As his Comedy Central Roasts testify, the man can spit acid. But the malignant ex-girlfriends, abusive fathers and pedantic mothers that provide the engine of his routine are completely manufactured, a concession he makes immediately. Jeselnik's personal circle of friends and family are spared in his material. “They all know it's an act,” Jeselnik explains, keen to emphasize the distinction. “Nothing in my show is autobiographical. My family's actually relieved when my dad hears a joke about him being a heroin addict that cheated on my mom. He's relieved that I'm not telling a story about family Christmas. A lot of comics will talk about their families in a way that says, 'Here's how screwed up my family is, hey, everybody laugh at me',” Jeselnik adds, sounding perplexed.

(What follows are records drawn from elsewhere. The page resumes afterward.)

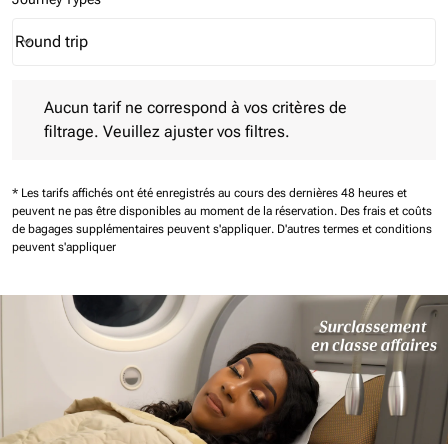
Round trip
keyboard_arrow_down
Journey Types option Round trip Selected
Aucun tarif ne correspond à vos critères de filtrage. Veuillez aj
Aucun tarif ne correspond à vos critères de
filtrage. Veuillez ajuster vos filtres.
* Les tarifs affichés ont été enregistrés au cours des dernières 48 heures et
peuvent ne pas être disponibles au moment de la réservation.
Des frais et coûts
de bagages supplémentaires peuvent s'appliquer.
D'autres termes et conditions
peuvent s'appliquer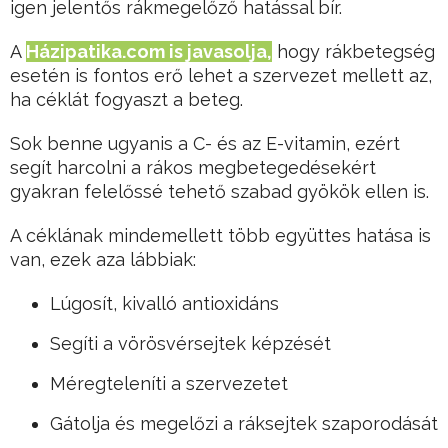
igen jelentős rákmegelőző hatással bír.
A
Házipatika.com is javasolja,
hogy rákbetegség
esetén is fontos erő lehet a szervezet mellett az,
ha céklát fogyaszt a beteg.
Sok benne ugyanis a C- és az E-vitamin, ezért
segít harcolni a rákos megbetegedésekért
gyakran felelőssé tehető szabad gyökök ellen is.
A céklának mindemellett több együttes hatása is
van, ezek aza lábbiak:
Lúgosít, kivalló antioxidáns
Segíti a vörösvérsejtek képzését
Méregteleníti a szervezetet
Gátolja és megelőzi a ráksejtek szaporodását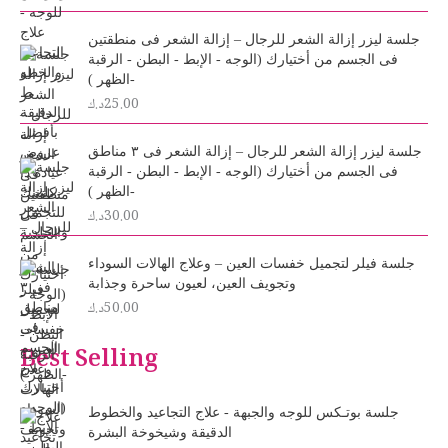
جلسة ليزر إزالة الشعر للرجال – إزالة الشعر فى منطقتين
فى الجسم من أختيارك (الوجه - الإبط - البطن - الرقبة
-الظهر )
25.00
د.ك
جلسة ليزر إزالة الشعر للرجال – إزالة الشعر فى ٣ مناطق
فى الجسم من أختيارك (الوجه - الإبط - البطن - الرقبة
-الظهر )
30.00
د.ك
جلسة فيلر لتجميل خفسات العين – وعلاج الهالات السوداء
وتجويف العين، لعيون ساحرة وجذابة
50.00
د.ك
Best Selling
جلسة بوتـكس للوجه والجبهة - علاج التجاعيد والخطوط
الدقيقة وشيخوخة البشرة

Do people resent him for his brutality? “If people get upset, I'll sometimes get emails, where people say 'That crossed the line for me, my uncle went through this'…'My mum had breast cancer, she went through this', and I say to them, I'm a comedian, I'm not doing these things. I'm helping people laugh at them. If that doesn't make you happy, I have no problem with that,” Jeselnik concludes. Not many comics can pull laughs routinely from material that normally makes for angry, bold-fonted, front-page newspaper headlines. Life can be cruel, but it's a relief to have a comedian like Jeselnik drawing comedy from the cruelty.